A lógica que subjaz a qualquer política legislativa é a
de que não se limita ou reduz uma qualquer prática quando esta é legalizada e
facilitada ao máximo, como sucede atualmente com a prática do aborto entre nós.
Se o número de abortos se reduz, não será certamente por causa da lei vigente, mas apesar
da lei vigente. Esta levou a que em dez anos, com a colaboração ativa do Estado
e dos serviços de saúde, se tenham perdido cento e setenta mil vidas. E nenhuma
dessas perdas era inevitável. Não pode aceitar-se que se olhe para esses
números (mesmo que sejam inferiores à média europeia) com satisfação (porque
esse número «estabilizou» ou «está contido»...). Ninguém aceitaria que estivessemos
satisfeitos com números dessa grandeza quando estão em causa outras causas de
morte (acidentes de trabalho, de viação, violência doméstica, etc).

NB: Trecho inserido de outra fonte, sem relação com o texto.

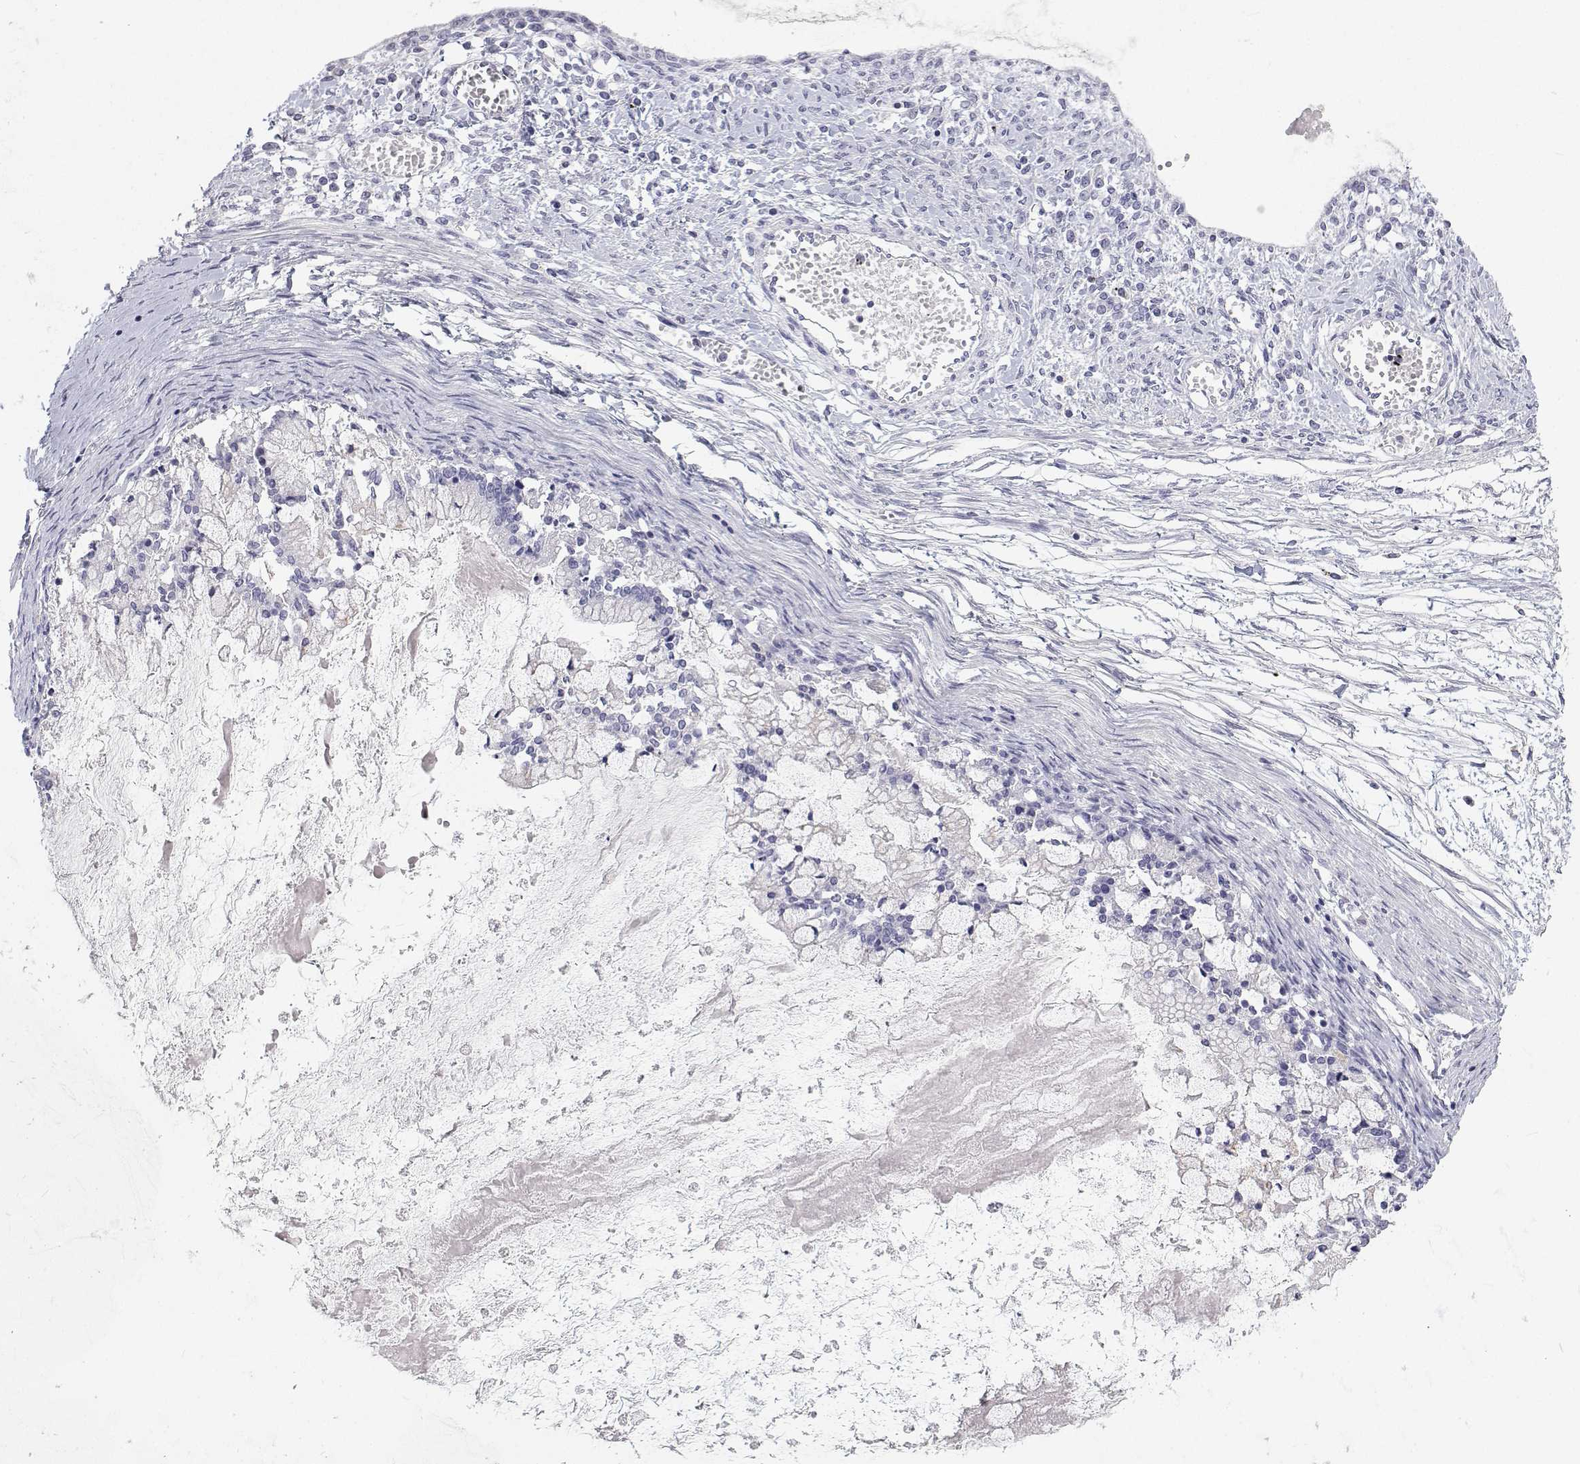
{"staining": {"intensity": "negative", "quantity": "none", "location": "none"}, "tissue": "ovarian cancer", "cell_type": "Tumor cells", "image_type": "cancer", "snomed": [{"axis": "morphology", "description": "Cystadenocarcinoma, mucinous, NOS"}, {"axis": "topography", "description": "Ovary"}], "caption": "Mucinous cystadenocarcinoma (ovarian) was stained to show a protein in brown. There is no significant expression in tumor cells.", "gene": "NCR2", "patient": {"sex": "female", "age": 67}}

E foi para evitar este panorama que muitos se bateram há
dez anos. Pela minha parte, não tenho dúvidas de que valeu a pena e desse
empenho nunca me arrependerei.
Também não devemos pensar que se trata de uma causa
perdida e encerrada. Ela exige, sim, mais do que um combate no plano político e
legislativo, exige uma mudança cultural que, na perspetiva cristã, passa por
uma “nova evangelização”. Até que vejamos no nascituro o “mais pobre os pobres”
de que falava Teresa de Calcutá, ou “o mais pequeno dos meus irmãos” de que
fala o Evangelho. Cuja vida merece todo o nosso cuidado e o nosso empenho,
apesar da sua extrema vulnerabilidade, que chega ao ponto de nem sequer ter a
capacidade de nos comover com a imagem do seu sofrimento.